The goal of this project is to design and implement reconfigurable distributed systems to cope with their inherent dynamism and elasticity requirements at large-scale.
Today's datacenters must provide elasticity (the ability for a distributed machines to expand and shrink its resources according to the user demand) and fault-tolerance (the ability to hide the software or hardware failure of a node by replacing it with another). A common solution to these two problems is called reconfiguration, the action of replacing the configuration currently used by clients of the distributed system by a new configuration of more/less nodes that are all non-faulty. The crux is to make sure that the service provided by the distributed system to the clients is not disrupted during a reconfiguration.
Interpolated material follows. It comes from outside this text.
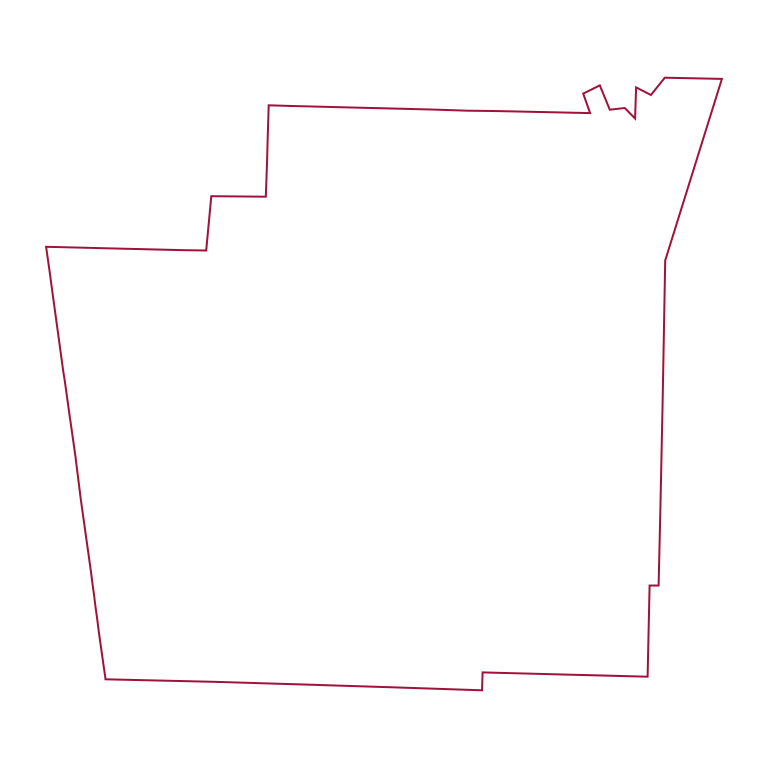 Washington, Arkansas, United States of America (Albers equal-area conic projection)
{"feature_id": "52423323B11717840957677", "entity_name": "Washington", "entity_type": "district", "adm_level": 2, "iso_a3": "USA", "parent_name": "United States of America", "parent_adm1": "Arkansas", "projection": "albers", "projection_center": [-94.296, 35.993], "detail": "fine", "context": "isolated", "style": "outline", "palette": "rose", "viewbox_px": 768, "rotation_deg": 0, "n_neighbors": 0, "source": "geoboundaries", "source_scale": "gbopen_adm2", "svg_char_len": 887}
<svg xmlns="http://www.w3.org/2000/svg" viewBox="0 0 768 768"><path d="M46.1,246.8L50.4,277.0L50.5,278.2L62.5,365.8L63.4,372.3L64.6,379.7L66.2,391.0L70.0,418.5L70.1,418.9L73.7,444.1L74.0,446.2L75.4,456.2L75.7,457.7L75.7,457.9L75.7,458.6L80.8,499.4L90.7,569.9L92.7,585.4L94.0,594.6L95.4,606.1L97.3,619.7L97.7,623.0L97.9,624.5L98.8,631.7L99.4,636.0L103.9,667.8L105.1,675.8L105.5,679.3L213.5,681.8L319.7,685.0L322.3,685.1L392.3,687.3L482.0,690.3L482.6,672.4L500.8,672.9L647.6,676.7L649.6,585.5L658.6,585.5L660.3,512.7L662.6,402.9L663.9,332.7L665.2,260.5L721.9,78.9L664.8,77.7L650.9,95.0L636.1,87.4L635.1,118.5L624.7,108.0L609.8,109.7L599.8,85.4L583.2,93.6L590.1,113.1L513.1,111.4L492.7,111.0L467.7,110.7L431.2,109.5L422.9,109.3L291.8,106.0L268.7,105.3L267.4,147.8L267.1,160.8L265.8,196.7L211.3,196.2L206.2,250.5L180.0,250.1L46.1,246.8Z" fill="none" stroke="#9f1239" stroke-width="2"/></svg>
The goal of this research project in collaboration with NICTA is to implement a reconfigurable distributed system that will be used at the core of a datacenter. It will exploit reconfigurable quorum systems, where quorums (mutually intersecting sets of servers) are replaced by new ones excluding servers that are unreliable or under-utilized. A consensus protocol should be designed and implemented to totally order the set of consecutive configuration installed in the system. A well-known algorithm used by Microsoft and Google is called Paxos and relies on a leader election that terminates when messages get delivered. While the use of such a leader is appealing to reconfigure in a simple way, it unfortunately limits availability as noted in the open source Yahoo! Zookeeper system. By contrast, reconfiguration requests should be directly routed towards a distributed set of quorum nodes to remedy this issue. Zookeeper could be used as a representative testbed of applications running on Twitter, Facebook, Netflix and Linked In's datacenters to validate the solution.
The opportunity ID for this research opportunity is 1791